Dia desses, eu estava
com uns amigos, conhecidos e semi-conhecidos num bar. Em um momento a
conversa rumou para música. Eu falei com a certeza de quem já
tomou três cervejas a mais: “A música poderia se resumir em Noel
Rosa, João Gilberto e Racionais”. Só se tem boa conversa com
algumas verdades absolutas jogadas sobre a mesa. Num canto, até
então quieto e observador, estava um sujeito conhecido do
semi-conhecido de barba, camisa xadrez e óculos quadrados vermelho.
O tipo que se tem certeza que rezou para Deus para ser acometido por
miopia ou astigmatismo na adolescência e que regula o nível dos
óculos pressionando o centro da armação com o dedo indicador.
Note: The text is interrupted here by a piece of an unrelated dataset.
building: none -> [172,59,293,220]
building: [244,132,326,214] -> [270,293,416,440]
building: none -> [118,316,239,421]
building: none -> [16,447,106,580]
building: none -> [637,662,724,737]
Pois
bem. Ele rompeu o próprio silêncio, numa mistura de complacência e
didatismo: “Desculpa, os outros tudo bem, mas Racionais não dá.
Aquilo não é música. Mas o que mais me pega contra eles é a
incoerência. Falam mal de playboy e o Mano Brown tem um Audi”.
Depois, afirmou como se fosse um ser iluminado pelo Criador que é
amante de jazz.
Não lhe disse, mas
esse cara não sabe nada sobre a vida. Não há incoerência alguma.
Para começar a acabar com o argumento basta ouvir o disco Nada Como
um Dia após um Outro Dia, de 2002. É um tratado sobre a
importância de ganhar dinheiro, de ter um carrão e uma corrente de
ouro e as contradições que esses bens trazem a um sujeito negro de
periferia. As pessoas querem ter destaque, seja qual for, seja
pelo motivo que for. Os Titãs já ensinaram na década de 1980:
A gente não quer só comida / A gente quer comida, diversão e
arte. Com a diferença que Brown afirma: A gente não quer só
comida / A gente quer comida, cordão de elite 18 quilates, breitling
no pulso e lupa baunch & lomb.
Cada música do disco,
aliás, lembra da importância da grana no bolso. A música Vida Loka Parte 2 exalta: Imagina nós de Audi, ou de Citroen e
Não é questão de luxo, não é questão de cor / É
questão que fartura alegra o sofredor. Em A Vida é Desafio, é
lembrada uma verdade fundamental: O sonho de todo pobre é ser
rico. Ninguém quer ser
coadjuvante de ninguém, como se diz em Da Ponte Pra Cá.
Ninguém. E isso branco de classe média – de playboy da Vila
Olímpia a estudante de Ciências Sociais da Universidade de São
Paulo – tem dificuldade de entender.
Uma das frases que mais
se ouve por aí desde a ascensão de milhões de pessoas para a
famosa classe C é: “Agora qualquer casa na favela tem uma tevê de
plasma, mas não tem livros”. Só idiotas eternos esbravejam contra
a explosão de eletroeletrônicos das Casas Bahia em bairros pobres.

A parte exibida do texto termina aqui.